INPUT RECORDS Start Marker

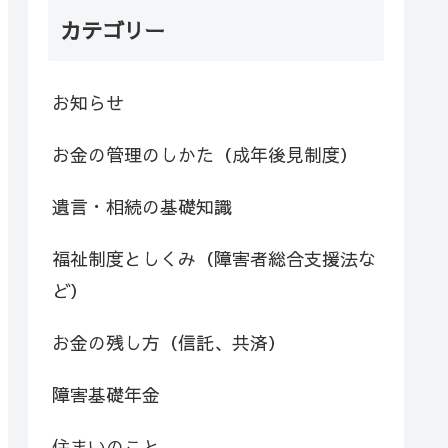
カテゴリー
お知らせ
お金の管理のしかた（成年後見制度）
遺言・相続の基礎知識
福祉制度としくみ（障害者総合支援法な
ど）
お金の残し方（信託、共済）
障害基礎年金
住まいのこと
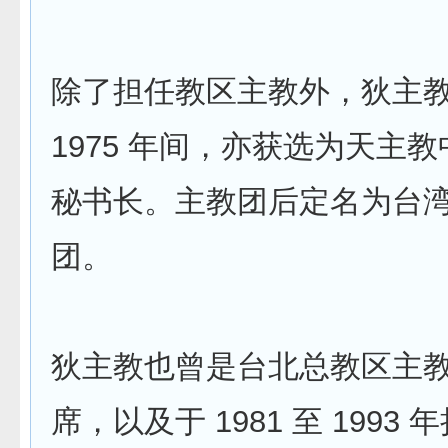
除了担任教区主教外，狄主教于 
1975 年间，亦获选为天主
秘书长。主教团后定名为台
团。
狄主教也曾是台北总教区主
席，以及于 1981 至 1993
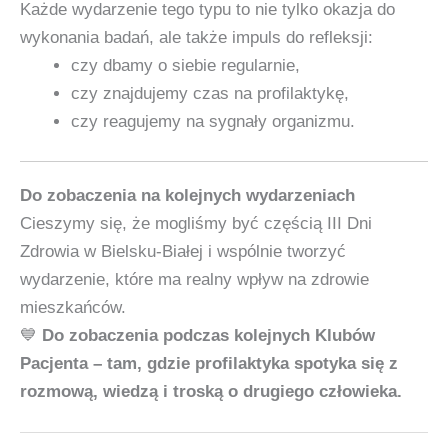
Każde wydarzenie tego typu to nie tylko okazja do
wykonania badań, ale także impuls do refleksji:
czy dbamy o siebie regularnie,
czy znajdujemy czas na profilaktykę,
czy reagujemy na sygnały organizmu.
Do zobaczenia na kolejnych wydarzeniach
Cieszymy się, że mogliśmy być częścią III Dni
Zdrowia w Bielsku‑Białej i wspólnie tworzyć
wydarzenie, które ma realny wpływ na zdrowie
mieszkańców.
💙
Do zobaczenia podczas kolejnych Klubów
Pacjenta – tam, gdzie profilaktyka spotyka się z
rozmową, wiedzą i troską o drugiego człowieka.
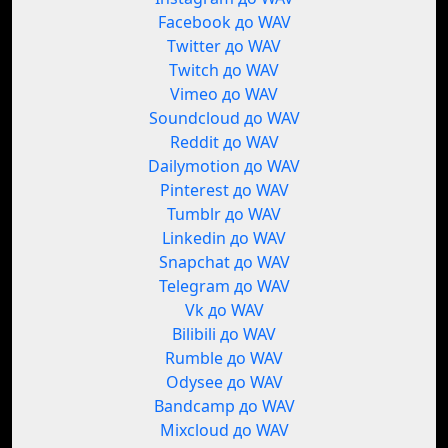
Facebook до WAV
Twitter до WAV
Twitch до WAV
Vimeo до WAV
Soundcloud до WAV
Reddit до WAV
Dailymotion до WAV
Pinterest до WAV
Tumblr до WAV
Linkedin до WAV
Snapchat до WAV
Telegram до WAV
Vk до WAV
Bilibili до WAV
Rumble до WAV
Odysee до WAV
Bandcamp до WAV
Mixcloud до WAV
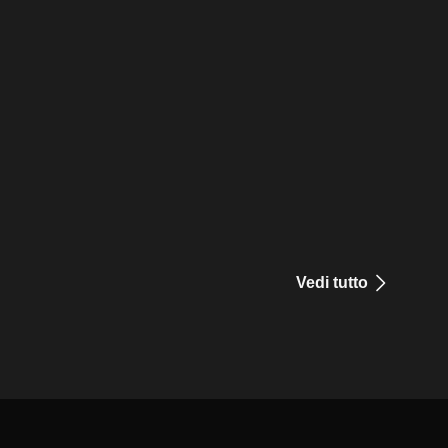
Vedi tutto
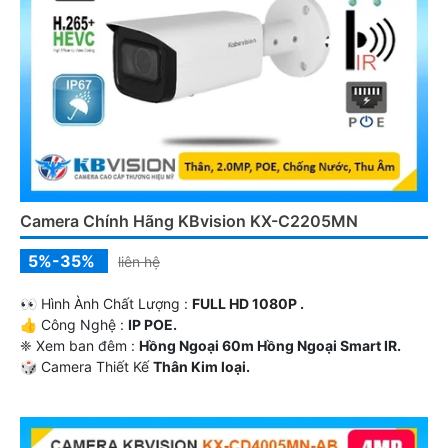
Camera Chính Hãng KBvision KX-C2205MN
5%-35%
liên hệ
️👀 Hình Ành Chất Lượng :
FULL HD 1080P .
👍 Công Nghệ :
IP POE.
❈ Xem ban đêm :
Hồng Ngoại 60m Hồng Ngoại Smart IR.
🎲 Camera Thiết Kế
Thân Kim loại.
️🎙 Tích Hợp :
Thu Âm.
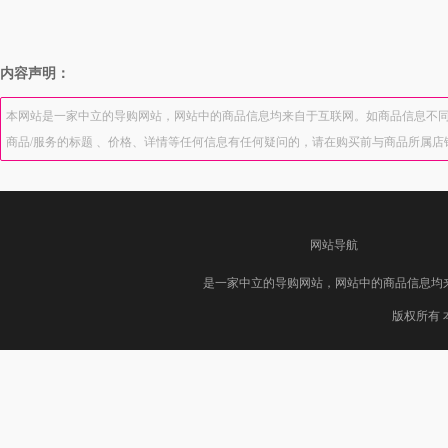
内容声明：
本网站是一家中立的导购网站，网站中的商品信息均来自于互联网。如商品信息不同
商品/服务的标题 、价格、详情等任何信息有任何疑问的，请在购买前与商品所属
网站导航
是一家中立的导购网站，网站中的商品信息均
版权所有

INPUT RECORDS End Marker

Every line of the records above should be copied exactly, while the pictures are left behind.

カテゴリー
お知らせ
お金の管理のしかた（成年後見制度）
遺言・相続の基礎知識
福祉制度としくみ（障害者総合支援法な
ど）
お金の残し方（信託、共済）
障害基礎年金
住まいのこと
除了担任教区主教外，狄主教于 
1975 年间，亦获选为天主
秘书长。主教团后定名为台
团。
狄主教也曾是台北总教区主
席，以及于 1981 至 1993
Każde wydarzenie tego typu to nie tylko okazja do
wykonania badań, ale także impuls do refleksji:
czy dbamy o siebie regularnie,
czy znajdujemy czas na profilaktykę,
czy reagujemy na sygnały organizmu.
Do zobaczenia na kolejnych wydarzeniach
Cieszymy się, że mogliśmy być częścią III Dni
Zdrowia w Bielsku‑Białej i wspólnie tworzyć
wydarzenie, które ma realny wpływ na zdrowie
mieszkańców.
💙
Do zobaczenia podczas kolejnych Klubów
Pacjenta – tam, gdzie profilaktyka spotyka się z
rozmową, wiedzą i troską o drugiego człowieka.
Facebook до WAV
Twitter до WAV
Twitch до WAV
Vimeo до WAV
Soundcloud до WAV
Reddit до WAV
Dailymotion до WAV
Pinterest до WAV
Tumblr до WAV
Linkedin до WAV
Snapchat до WAV
Telegram до WAV
Vk до WAV
Bilibili до WAV
Rumble до WAV
Odysee до WAV
Bandcamp до WAV
Mixcloud до WAV
Vedi tutto
Camera Chính Hãng KBvision KX-C2205MN
5%-35%
liên hệ
️👀 Hình Ành Chất Lượng :
FULL HD 1080P .
👍 Công Nghệ :
IP POE.
❈ Xem ban đêm :
Hồng Ngoại 60m Hồng Ngoại Smart IR.
🎲 Camera Thiết Kế
Thân Kim loại.
️🎙 Tích Hợp :
Thu Âm.
内容声明：
本网站是一家中立的导购网站，网站中的商品信息均来自于互联网。如商品信息不同
商品/服务的标题 、价格、详情等任何信息有任何疑问的，请在购买前与商品所属
网站导航
是一家中立的导购网站，网站中的商品信息均
版权所有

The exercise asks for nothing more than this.